▶ Exercise aim: Report all lines below with the word "apiCheckInterval".

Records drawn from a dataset
--------------------------------------------------
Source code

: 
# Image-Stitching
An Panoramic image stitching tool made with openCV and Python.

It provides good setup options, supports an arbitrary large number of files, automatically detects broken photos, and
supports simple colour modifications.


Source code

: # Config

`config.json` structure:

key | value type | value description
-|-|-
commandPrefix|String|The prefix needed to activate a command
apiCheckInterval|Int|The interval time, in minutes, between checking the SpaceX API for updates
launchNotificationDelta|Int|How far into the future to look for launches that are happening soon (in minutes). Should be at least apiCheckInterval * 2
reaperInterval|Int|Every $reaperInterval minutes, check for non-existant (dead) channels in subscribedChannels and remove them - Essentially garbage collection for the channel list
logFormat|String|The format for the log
--------------------------------------------------
▶ Exercise result:
apiCheckInterval|Int|The interval time, in minutes, between checking the SpaceX API for updates
launchNotificationDelta|Int|How far into the future to look for launches that are happening soon (in minutes). Should be at least apiCheckInterval * 2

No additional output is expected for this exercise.